Jane McCredie, a Senior Judge of the prizes, said the judges considered more than 600 written works that showed a “dazzling array of genres and styles, many of them raising fundamental questions about authorship and who gets to tell the stories of our country.”

“The winning writers stand out for their literary skill and the urgency of their themes, whether applied to the most intimate subject matter or larger global narratives.” 

Kate Grenville took out the Christina Stead Prize for Fiction ($40,000) for her 15th book, A Room Made of Leaves, and Laura McPhee-Browne won the UTS Glenda Adams Award for New Writing ($5,000 – sponsored by UTS) for Cherry Beach.

This is a commanding and fearless work that vividly figures states of yearning and sadness, darkness and damage,” the Judges said in their statement of McPhee-Browne’s work. “McPhee-Browne tracks with sensitivity the uncertainty of breakdown, and the transformative power of desire.”

Associate professor of Modern History at Macquarie University, Kate Fullagar took out the Douglas Stewart Prize for Non-Fiction ($40,000) for The Warrior, the Voyager, and the Artist: Three Lives in an Age of Empire, while Amelia Mellor won the Patricia Wrightson Prize for Children’s Literature ($30,000) for The Grandest Bookshop in the World.

“It was the audacity of this project that most impressed the judging panel, one that succeeds thanks to Kate Fullagar’s committed research and fine prose style,” the Judges explained in their notes. “[the book] is a dazzling work, one that invites readers to look not only at Ostenaco and Mai through the eyes of Joshua Reynolds, but to look back at Reynolds and Georgian Britain from the standpoint of these two men.”

Davina Bell won the Ethel Turner Prize for Young People’s Literature ($30,000) for The End of the World is Bigger than Love, a story of twin sisters trying to survive in a remote location after an event that has ravaged the rest of the world.

“The book is ambitious in scope and form, successfully exploring themes both global and personal — from grief, love and betrayal to climate change and cyberterrorism,” Judges said. “It is also about storytelling itself. References to classic literature throughout not only add depth and resonance to Bell’s descriptions, but also draw attention to the artifice of fiction and even the ways we use internal narratives as a means of coping with trauma.”

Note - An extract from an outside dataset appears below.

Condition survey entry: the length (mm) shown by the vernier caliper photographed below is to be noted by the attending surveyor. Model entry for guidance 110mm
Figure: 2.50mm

Melina Marchetta took out this year’s Special Award ($10,000) for her 1992 YA novel, Looking for Alibrandi. The Judging Panel said that it was “…hard to overstate the impact of Melina Marchetta’s young adult novel.”

“For a generation of young girls with hyphenated identities in the suburbs of Australia, Marchetta’s protagonist, Josie, a spirited Italian–Australian teenager struggling to reconcile the demands of her background with the reality of growing up, spoke to their story in a way many books hadn’t before.” 

The last award of the evening, The People’s Choice Award, went to The Dictionary of Lost Words written by South Australian writer Pip Williams. 

“This book is a story about the power of storytelling and about growing up in the magic of words,” Williams said in a video last year. “At its heart, is a story about a young woman.”